O, seliger Ruf des Finders! O, selige Freude geretteter Seelen! wenn im Gefängnis um des Verbrechers Herz die Rinde bricht und Bekenntnis folgt und selige Absolution; wenn im Rettungshause das Herz des Kindes sich ausschließt, wenn im Asyl die schamlose Dirne in Scham sich beugt vor der Liebe, und die schmutzige Seele im Blute des Lammes wäscht; wenn der Verkommene von der Straße durch die Liebe in der Herberge den Zug empfindet: Heim! Heim! und denket der ewigen Heimat. Selige Freude geretteter Seelen, wenn die Sünderin zu Jesu Füßen liegt und ihre Tränen der Buße werden zu Tränen des Dankes, wie Zachäus ruft: Die Hälfte meiner Güter gebe ich den Armen! Kennst du solche Freude nicht selbst, lieber Christ, aus deinem eigenen Leben? Sei stille und bete an!

Und selige Freude des Hirten, der sein Schaf gefunden, des Weibes, das seinen Groschen gefunden! Wie hat der Herr diese Freude gepriesen: Freut euch mit mir, Freunde und Nachbarn!

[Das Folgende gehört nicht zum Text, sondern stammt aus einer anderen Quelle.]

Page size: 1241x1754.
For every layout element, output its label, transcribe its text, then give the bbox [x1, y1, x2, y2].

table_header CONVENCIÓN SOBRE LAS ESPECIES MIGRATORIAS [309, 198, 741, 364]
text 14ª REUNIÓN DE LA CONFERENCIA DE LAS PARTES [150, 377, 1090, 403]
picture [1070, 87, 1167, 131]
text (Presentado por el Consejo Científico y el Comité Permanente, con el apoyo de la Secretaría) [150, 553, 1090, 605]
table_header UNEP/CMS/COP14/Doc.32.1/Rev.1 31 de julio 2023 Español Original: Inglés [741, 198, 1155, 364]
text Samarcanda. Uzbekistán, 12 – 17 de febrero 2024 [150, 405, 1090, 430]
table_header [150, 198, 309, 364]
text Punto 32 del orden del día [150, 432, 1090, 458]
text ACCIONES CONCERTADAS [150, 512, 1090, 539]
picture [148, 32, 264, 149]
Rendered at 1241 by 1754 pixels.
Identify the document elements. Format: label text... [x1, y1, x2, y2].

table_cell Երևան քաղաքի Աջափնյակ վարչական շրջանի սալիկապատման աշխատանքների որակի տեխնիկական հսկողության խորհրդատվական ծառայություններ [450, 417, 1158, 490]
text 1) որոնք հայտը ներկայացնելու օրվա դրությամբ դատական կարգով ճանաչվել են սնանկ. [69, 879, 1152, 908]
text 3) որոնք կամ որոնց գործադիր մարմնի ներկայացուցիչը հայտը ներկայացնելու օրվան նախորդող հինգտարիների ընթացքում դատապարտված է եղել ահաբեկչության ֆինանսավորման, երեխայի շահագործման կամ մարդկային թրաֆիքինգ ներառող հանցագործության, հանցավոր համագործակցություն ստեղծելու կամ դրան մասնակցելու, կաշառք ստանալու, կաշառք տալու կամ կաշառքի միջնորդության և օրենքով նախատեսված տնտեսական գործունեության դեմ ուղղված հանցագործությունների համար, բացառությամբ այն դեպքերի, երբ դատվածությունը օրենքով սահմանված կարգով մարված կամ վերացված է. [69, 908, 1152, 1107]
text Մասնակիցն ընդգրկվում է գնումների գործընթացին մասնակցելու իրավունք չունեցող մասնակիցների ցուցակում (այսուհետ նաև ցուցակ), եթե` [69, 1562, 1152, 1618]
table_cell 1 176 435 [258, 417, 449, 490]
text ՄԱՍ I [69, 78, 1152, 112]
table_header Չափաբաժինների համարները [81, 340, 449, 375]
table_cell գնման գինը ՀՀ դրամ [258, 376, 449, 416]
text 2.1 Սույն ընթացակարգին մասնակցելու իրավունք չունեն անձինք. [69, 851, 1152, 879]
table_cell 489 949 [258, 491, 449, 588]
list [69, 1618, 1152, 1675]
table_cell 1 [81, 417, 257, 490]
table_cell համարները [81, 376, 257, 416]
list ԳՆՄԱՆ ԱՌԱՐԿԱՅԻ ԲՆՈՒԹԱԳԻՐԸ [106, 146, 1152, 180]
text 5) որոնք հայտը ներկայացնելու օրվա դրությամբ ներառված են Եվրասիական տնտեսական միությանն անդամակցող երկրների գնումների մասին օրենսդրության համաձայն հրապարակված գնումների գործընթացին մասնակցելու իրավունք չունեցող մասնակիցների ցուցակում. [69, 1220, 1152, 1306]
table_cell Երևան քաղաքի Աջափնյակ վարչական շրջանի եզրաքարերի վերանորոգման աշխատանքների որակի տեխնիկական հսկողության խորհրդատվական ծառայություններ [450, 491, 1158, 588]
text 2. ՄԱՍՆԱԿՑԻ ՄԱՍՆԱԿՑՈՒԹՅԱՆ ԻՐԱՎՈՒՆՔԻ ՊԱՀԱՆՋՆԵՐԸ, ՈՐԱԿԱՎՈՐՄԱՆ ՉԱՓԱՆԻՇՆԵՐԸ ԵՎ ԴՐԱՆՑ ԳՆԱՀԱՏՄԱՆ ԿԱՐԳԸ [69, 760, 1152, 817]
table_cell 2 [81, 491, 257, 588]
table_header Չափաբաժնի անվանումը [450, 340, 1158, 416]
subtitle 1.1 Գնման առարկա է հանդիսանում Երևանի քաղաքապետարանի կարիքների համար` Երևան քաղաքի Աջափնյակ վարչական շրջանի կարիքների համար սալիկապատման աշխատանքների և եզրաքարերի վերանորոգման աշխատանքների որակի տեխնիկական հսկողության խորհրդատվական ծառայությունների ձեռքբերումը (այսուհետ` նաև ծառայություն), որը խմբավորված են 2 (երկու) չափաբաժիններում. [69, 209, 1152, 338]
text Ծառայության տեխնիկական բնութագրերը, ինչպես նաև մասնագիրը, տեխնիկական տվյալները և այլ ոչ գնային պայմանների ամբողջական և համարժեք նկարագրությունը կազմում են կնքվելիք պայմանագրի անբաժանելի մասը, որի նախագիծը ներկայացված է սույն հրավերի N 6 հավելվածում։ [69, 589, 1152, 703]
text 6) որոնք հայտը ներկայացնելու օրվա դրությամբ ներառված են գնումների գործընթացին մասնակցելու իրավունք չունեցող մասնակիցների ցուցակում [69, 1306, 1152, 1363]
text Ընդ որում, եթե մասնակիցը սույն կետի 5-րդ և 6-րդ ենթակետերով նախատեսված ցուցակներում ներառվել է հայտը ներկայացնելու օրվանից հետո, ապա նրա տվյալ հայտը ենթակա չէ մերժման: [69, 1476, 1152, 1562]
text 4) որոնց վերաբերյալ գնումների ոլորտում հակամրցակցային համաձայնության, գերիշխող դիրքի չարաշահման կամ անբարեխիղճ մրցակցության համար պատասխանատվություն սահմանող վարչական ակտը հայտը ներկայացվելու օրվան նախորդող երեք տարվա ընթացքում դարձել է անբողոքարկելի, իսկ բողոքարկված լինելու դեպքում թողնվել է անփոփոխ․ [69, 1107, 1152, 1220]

Bereitet ein Fest! ruft der glückliche Vater. Und die wir uns mit unserm Herrn freuen, seine Diener und Knechte, o, was ist's, was wir erfahren? Doch nur dieses, dass es ein Fund aus Gnade ist, nicht Lohn der Arbeit, sondern nur ein Fund, ein Geschenk Gottes. Aber es ist der seligste Fund, wenn es uns gegeben wird, auch nur eine Seele zu retten zum Himmelreich, und die Frucht der Gebete und die Liebesarbeit zu schauen mit eigenen Augen.

Das sind, Geliebte, die Stunden, wo die Liebe gestärkt, wo neue Kraft zum Siege empfangen wird. Man singt vom Sieg in den Hütten der Gerechten, und man freut sich, wie man sich freut in der Ernte. Aber Ernte ist neue Aussaat, neue, herrliche Saat.

Aber der Herr hat noch auf andre Freude gewiesen: es ist eine Gemeinde, deren wir gedenken beim heiligen Abendmahl, wo wir mit ihr das „Heilig, heilig“ anstimmen, die Gemeinde der Seligen, die droben das Lamm loben mit seinen heiligen Engeln. Da wird Freude sein mit den Engeln über einen Sünder, der Buße tut. O, lobet, ihr Engel, und stimmet eure Harfen, stimmt an den Lobgesang im hohen Chor, arme Sünder kommen, selbst gerettet durch Jesu Erbarmen und nun mit der Frucht ihrer Liebe: Siehe da, ich und die Kinder, die du mir gegeben hast! O, Geliebte, wenn jeder von uns also einst vor den Herrn kommen dürfte! Siehe mich und die Meinen, und die Frucht deiner Liebe, die ich finden durfte. Dahin schauen wir betend, opfernd. Da beten wir an und sprechen: Wenn der Herr die Gefangenen Zions erlösen wird, dann werden wir sein wie die Träumenden, sie gehen hin und weinen und tragen edlen Samen und kommen mit Freuden und bringen ihre Garben! Herr, Erbarmer, du guter Hirte, das schenke mir einst an deinem großen Tage: gerettet mit Geretteten vor dein Angesicht zu treten! Amen.